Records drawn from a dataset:
-=-=-=-=-

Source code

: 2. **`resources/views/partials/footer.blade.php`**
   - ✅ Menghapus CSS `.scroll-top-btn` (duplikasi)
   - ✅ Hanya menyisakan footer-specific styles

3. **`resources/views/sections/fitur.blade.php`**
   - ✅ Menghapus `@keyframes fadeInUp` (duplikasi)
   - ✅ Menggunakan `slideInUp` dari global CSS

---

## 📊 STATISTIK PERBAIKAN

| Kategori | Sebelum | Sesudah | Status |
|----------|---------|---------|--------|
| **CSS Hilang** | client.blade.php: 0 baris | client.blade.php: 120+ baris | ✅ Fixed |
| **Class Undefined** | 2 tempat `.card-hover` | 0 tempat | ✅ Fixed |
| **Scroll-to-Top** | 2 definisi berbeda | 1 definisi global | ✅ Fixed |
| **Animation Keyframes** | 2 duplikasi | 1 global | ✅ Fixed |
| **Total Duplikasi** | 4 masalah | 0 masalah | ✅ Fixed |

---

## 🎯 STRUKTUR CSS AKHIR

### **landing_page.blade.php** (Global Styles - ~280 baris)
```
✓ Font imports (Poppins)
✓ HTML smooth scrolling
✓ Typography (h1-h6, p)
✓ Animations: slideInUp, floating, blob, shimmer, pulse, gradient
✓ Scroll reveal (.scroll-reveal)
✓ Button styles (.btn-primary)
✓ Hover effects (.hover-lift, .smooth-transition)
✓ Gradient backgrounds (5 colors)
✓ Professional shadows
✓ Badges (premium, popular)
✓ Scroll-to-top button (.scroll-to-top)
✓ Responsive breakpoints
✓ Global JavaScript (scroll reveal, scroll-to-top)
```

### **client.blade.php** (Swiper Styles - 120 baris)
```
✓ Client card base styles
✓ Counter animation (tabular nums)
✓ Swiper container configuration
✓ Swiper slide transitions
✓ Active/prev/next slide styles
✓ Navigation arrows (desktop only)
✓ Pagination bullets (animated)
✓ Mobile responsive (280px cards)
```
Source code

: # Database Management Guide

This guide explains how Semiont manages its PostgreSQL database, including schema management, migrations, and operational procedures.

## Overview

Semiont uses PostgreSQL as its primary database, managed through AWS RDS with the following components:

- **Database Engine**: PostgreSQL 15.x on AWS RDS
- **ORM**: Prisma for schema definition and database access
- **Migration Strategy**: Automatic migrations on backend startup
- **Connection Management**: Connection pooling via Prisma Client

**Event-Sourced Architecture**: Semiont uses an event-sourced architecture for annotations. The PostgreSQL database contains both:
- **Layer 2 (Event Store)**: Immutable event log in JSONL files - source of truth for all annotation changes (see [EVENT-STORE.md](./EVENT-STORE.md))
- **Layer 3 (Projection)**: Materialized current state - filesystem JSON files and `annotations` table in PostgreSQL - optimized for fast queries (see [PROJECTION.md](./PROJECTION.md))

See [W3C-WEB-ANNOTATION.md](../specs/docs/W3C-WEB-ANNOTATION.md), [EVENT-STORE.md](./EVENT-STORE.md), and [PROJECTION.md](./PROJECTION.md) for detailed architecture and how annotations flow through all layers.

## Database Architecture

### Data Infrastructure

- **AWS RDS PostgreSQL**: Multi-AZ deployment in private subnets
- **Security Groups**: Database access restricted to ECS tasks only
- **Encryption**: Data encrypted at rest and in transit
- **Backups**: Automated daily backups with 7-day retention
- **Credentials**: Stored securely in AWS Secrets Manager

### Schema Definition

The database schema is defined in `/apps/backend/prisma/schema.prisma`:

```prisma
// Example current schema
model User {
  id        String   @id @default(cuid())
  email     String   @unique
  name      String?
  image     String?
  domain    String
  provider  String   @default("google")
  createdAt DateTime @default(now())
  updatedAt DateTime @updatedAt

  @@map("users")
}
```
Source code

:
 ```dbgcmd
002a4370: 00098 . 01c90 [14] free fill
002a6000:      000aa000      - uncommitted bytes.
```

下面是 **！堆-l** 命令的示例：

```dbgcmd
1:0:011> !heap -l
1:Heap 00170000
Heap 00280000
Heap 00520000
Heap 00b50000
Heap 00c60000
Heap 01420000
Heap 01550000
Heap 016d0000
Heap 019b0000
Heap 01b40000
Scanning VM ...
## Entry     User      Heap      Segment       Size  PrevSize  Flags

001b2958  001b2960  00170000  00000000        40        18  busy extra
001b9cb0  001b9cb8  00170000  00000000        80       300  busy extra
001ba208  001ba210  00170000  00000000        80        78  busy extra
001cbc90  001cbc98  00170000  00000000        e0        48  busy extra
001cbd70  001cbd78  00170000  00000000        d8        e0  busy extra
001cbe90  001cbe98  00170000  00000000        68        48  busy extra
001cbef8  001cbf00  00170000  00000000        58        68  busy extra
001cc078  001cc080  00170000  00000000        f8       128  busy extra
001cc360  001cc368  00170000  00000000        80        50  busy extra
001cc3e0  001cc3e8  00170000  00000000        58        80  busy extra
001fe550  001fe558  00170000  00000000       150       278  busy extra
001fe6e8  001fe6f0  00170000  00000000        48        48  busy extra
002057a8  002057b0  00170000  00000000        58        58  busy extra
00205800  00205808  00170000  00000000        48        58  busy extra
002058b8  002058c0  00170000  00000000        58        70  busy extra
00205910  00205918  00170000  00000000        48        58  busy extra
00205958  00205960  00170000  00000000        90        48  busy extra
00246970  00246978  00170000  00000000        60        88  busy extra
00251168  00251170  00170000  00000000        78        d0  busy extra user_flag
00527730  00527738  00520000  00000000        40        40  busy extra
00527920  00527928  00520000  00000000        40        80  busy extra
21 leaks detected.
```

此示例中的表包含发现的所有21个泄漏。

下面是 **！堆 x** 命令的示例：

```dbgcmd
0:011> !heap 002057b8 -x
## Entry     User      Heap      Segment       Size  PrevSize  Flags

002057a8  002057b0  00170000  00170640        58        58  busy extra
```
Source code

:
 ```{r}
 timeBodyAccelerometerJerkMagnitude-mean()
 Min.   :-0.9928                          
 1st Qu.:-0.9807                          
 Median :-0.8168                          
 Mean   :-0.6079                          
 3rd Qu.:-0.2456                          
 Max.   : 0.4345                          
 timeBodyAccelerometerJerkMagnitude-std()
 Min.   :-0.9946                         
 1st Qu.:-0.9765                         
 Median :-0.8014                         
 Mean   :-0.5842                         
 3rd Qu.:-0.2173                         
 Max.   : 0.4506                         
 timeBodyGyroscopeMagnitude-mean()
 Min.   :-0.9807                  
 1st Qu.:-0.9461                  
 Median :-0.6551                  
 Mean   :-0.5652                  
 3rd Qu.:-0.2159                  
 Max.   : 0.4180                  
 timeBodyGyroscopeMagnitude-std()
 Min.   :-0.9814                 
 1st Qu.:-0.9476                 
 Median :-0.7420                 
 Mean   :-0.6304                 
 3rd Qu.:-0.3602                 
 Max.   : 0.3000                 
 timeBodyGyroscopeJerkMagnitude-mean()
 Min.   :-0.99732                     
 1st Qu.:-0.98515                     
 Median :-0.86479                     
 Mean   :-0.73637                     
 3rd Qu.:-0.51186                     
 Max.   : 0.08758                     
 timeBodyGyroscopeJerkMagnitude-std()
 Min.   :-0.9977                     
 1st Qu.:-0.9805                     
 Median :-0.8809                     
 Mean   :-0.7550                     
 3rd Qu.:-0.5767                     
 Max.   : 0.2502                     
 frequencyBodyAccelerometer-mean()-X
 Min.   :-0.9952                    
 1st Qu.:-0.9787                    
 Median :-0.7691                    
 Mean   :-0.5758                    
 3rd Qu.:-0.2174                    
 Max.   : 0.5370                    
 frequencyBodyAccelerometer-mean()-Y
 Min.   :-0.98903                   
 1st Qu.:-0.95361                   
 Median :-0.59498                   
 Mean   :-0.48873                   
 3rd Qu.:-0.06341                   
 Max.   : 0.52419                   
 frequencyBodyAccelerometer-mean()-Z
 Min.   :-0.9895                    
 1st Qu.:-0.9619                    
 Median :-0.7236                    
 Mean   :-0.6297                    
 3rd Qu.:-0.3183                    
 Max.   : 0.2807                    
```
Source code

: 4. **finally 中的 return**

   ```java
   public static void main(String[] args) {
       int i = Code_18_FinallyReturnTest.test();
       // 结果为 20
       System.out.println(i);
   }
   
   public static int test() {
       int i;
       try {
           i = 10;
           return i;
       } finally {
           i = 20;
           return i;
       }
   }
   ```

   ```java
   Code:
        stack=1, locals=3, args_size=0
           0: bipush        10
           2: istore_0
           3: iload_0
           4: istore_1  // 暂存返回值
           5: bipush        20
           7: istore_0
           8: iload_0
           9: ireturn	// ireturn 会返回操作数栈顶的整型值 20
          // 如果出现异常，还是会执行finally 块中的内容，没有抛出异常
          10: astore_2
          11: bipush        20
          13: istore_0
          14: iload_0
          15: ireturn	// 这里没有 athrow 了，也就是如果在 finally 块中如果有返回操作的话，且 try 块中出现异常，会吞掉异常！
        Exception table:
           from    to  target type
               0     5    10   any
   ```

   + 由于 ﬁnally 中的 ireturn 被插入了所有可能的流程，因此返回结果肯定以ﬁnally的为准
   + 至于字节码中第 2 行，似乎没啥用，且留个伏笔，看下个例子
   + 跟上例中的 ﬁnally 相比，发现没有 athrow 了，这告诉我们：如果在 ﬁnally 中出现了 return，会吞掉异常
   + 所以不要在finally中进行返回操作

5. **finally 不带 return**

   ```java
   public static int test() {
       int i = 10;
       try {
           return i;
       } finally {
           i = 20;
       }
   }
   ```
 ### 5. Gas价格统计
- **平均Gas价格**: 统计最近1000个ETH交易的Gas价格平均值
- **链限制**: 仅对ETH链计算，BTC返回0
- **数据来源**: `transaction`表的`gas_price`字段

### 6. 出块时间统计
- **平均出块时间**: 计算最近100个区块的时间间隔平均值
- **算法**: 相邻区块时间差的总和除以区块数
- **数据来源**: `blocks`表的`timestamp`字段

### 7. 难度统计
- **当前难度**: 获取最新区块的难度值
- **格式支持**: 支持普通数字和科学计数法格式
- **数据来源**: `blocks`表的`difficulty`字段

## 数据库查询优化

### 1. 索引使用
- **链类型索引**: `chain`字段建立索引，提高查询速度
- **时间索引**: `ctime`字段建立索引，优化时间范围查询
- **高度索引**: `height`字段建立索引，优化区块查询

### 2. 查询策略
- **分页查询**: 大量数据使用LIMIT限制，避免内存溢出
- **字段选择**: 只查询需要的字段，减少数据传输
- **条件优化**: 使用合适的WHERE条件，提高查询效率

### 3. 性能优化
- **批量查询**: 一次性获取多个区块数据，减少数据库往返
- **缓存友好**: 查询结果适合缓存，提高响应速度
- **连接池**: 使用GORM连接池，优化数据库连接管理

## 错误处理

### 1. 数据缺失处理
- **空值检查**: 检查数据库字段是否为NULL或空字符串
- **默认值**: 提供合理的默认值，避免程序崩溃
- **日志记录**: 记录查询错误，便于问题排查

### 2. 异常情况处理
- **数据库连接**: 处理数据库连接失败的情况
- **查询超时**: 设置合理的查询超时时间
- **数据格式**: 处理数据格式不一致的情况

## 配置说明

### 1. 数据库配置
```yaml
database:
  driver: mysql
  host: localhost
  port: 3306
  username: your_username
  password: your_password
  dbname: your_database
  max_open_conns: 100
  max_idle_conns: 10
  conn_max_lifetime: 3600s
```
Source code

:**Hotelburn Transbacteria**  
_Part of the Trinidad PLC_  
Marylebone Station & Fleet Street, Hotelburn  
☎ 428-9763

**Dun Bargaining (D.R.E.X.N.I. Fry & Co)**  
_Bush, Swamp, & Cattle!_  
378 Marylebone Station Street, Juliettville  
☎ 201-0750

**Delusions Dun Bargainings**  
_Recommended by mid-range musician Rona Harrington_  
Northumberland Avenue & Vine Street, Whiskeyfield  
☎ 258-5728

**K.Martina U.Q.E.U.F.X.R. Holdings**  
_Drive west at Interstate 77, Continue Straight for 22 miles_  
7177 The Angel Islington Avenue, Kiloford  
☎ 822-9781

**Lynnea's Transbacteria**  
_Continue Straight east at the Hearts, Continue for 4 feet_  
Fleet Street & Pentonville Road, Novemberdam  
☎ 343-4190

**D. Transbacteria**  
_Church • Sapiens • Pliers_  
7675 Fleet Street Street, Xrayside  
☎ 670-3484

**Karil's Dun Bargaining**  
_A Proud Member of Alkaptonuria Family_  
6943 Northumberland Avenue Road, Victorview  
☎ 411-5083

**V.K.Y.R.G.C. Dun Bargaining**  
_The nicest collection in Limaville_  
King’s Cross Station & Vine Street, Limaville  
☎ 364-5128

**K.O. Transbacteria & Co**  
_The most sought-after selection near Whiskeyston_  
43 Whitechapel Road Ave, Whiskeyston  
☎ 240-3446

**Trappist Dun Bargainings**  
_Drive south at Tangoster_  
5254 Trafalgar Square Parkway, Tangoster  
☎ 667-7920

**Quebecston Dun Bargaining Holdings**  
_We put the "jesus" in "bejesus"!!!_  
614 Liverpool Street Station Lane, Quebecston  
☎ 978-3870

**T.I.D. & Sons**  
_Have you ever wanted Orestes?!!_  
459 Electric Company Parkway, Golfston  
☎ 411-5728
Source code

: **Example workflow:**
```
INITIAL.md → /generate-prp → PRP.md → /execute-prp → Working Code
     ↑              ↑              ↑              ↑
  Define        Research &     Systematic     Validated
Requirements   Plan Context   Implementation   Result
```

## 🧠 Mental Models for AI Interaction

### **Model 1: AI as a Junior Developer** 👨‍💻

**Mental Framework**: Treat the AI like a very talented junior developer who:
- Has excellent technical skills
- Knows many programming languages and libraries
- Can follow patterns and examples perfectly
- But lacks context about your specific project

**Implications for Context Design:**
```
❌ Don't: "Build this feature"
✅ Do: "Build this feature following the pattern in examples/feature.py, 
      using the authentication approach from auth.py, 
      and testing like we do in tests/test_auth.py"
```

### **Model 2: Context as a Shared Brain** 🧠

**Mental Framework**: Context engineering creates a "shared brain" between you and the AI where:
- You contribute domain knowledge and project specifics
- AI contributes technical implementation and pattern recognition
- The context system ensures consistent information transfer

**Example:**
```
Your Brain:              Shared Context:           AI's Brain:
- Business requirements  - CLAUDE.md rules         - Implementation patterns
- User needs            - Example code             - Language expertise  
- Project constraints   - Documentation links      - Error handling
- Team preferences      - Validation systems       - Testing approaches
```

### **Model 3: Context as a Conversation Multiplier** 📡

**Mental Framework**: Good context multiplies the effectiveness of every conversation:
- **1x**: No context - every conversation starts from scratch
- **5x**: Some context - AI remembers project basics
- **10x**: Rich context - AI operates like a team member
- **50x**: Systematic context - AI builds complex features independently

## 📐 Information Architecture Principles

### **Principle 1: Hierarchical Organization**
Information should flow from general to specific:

-=-=-=-=-

Report every line of the data above that contains the string "Systematic" by copying it in full.

  Define        Research &     Systematic     Validated
- **50x**: Systematic context - AI builds complex features independently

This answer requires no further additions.